# SELECTION:
Google PM Interview – how to prepare

I wrote earlier about the Google PM Interview Process & Preparation. That article, although lengthy, covered the overall process. This article focusses on the preparation aspect for the interviews.

Although I focus on the Google PM interview, I hope this is also helpful for folks considering interviewing for PM roles in other tech companies, and even for those interviewing for other related functions.

Interview types during the Google PM interview

You will get a mix of questions throughout your Google PM interview. These will range across many different areas, but you can certainly expect a few of the following types of questions:

  • Strategy (“should Google compete in market [X]?”)
  • Design (“design an elevator for blind people”)
  • Analytics (“how much revenue does company [X] make”?)
  • Technical (“how would you design an algorithm to detect duplicate calendar invites.”)

The variances in questions are enormous. Your temptation will be to try to prepare by answering a million different questions and getting to the right answer. This is counterproductive.

The real challenge will be structuring your answers

The secret to succeeding in the interviews is not whether your answer is correct or not. Instead, you should focus on the delivery of your solution.

What is your interviewer trying to assess? What is your interviewer likely NOT interested in evaluating? Here some things I think are most important, but note that each interviewer and role may be slightly different. However, IMHO, these are directionally correct.

Interested in assessingLikely NOT a focus
What’s your thought process when breaking down a fuzzy problem?Do you get to the ‘right’ answer to my question?

# SUPPLIED MATERIAL:
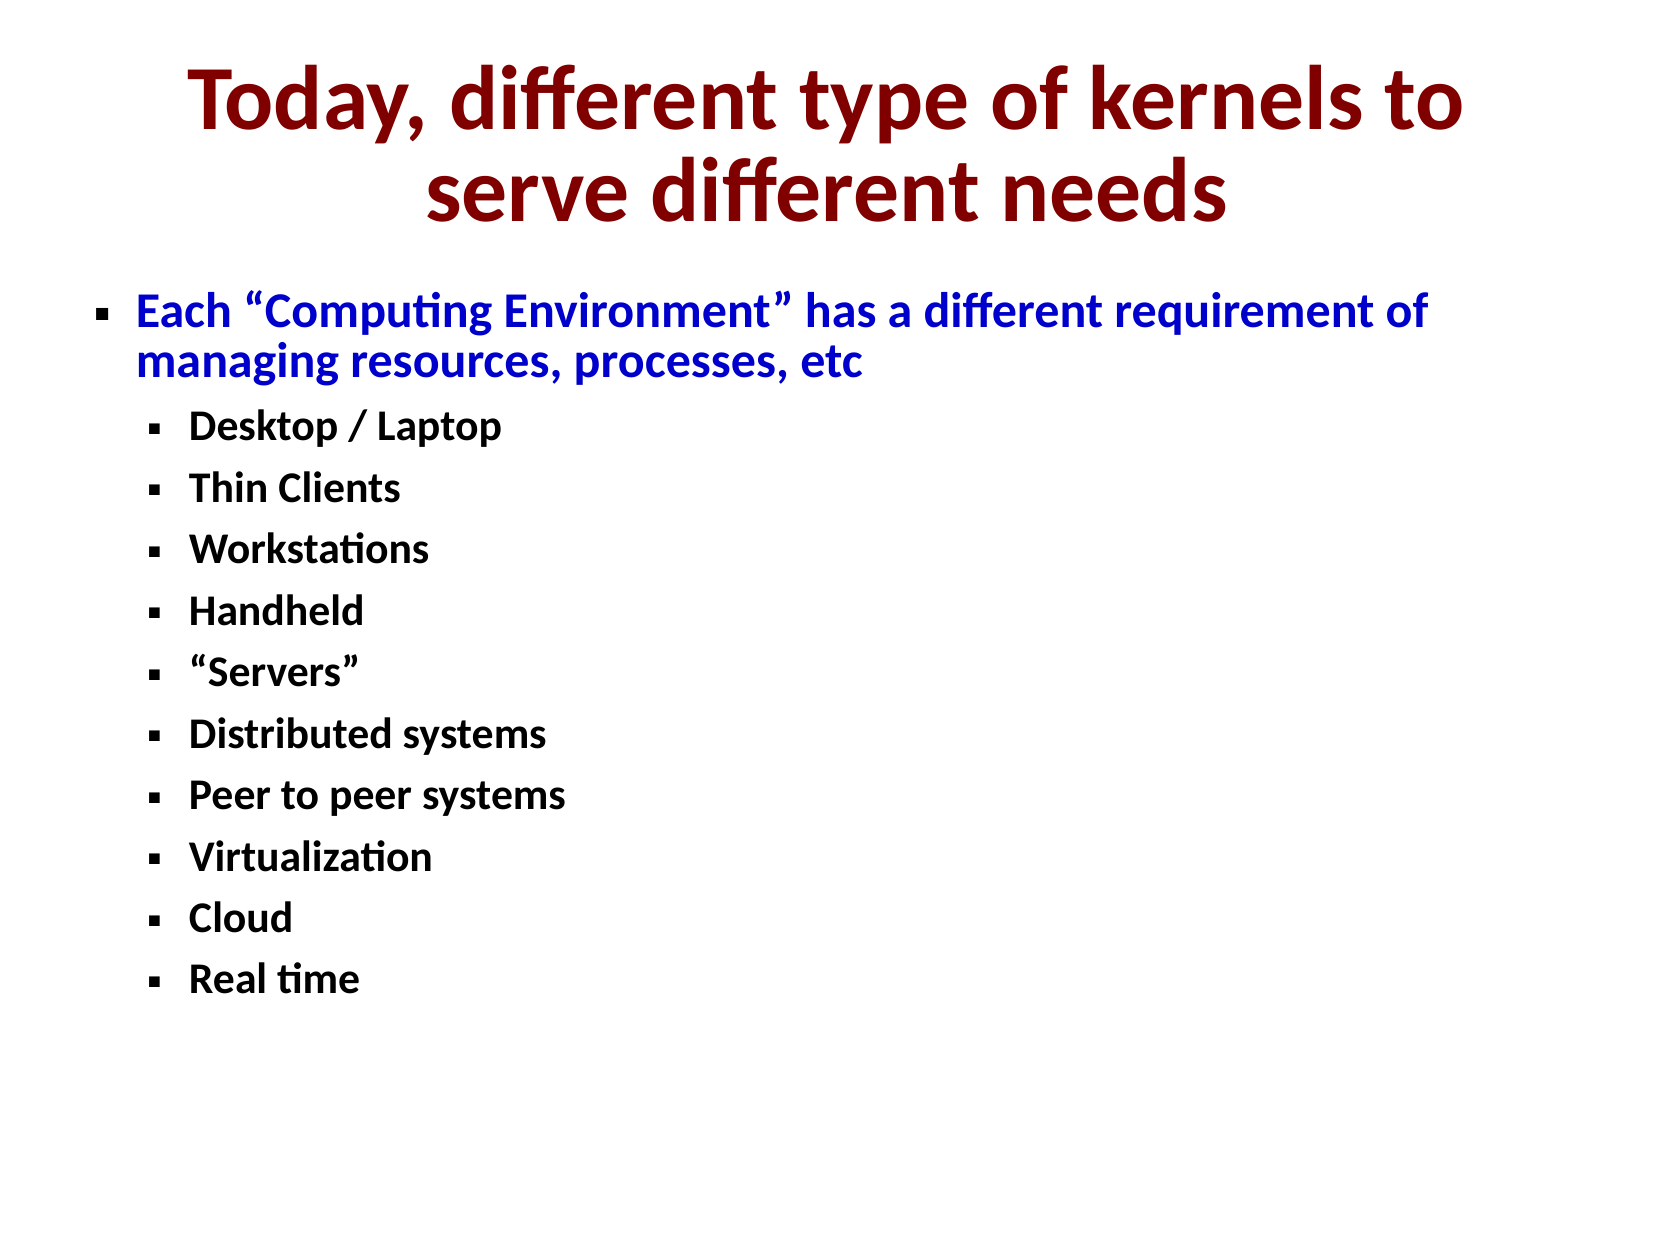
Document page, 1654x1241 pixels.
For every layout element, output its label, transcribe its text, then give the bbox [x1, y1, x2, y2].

title Today, different type of kernels to serve different needs [82, 0, 1571, 290]
list Each “Computing Environment” has a different requirement of managing resources, processes, etc Desktop / Laptop Thin Clients Workstations Handheld “Servers” Distributed systems Peer to peer systems Virtualization Cloud Real time [82, 290, 1571, 1010]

# TASKS:
1/ From the article on Google PM interview preparation above, quote the passage that begins with the words containing "The variances in" and ends with "This is counterproductive.".
2/ In the article on Google PM interview preparation above, what does the writer say candidates should focus on instead of whether their answer is correct?

# FINAL ANSWERS:
1/
The variances in questions are enormous. Your temptation will be to try to prepare by answering a million different questions and getting to the right answer. This is counterproductive.

2/ The delivery of their solution.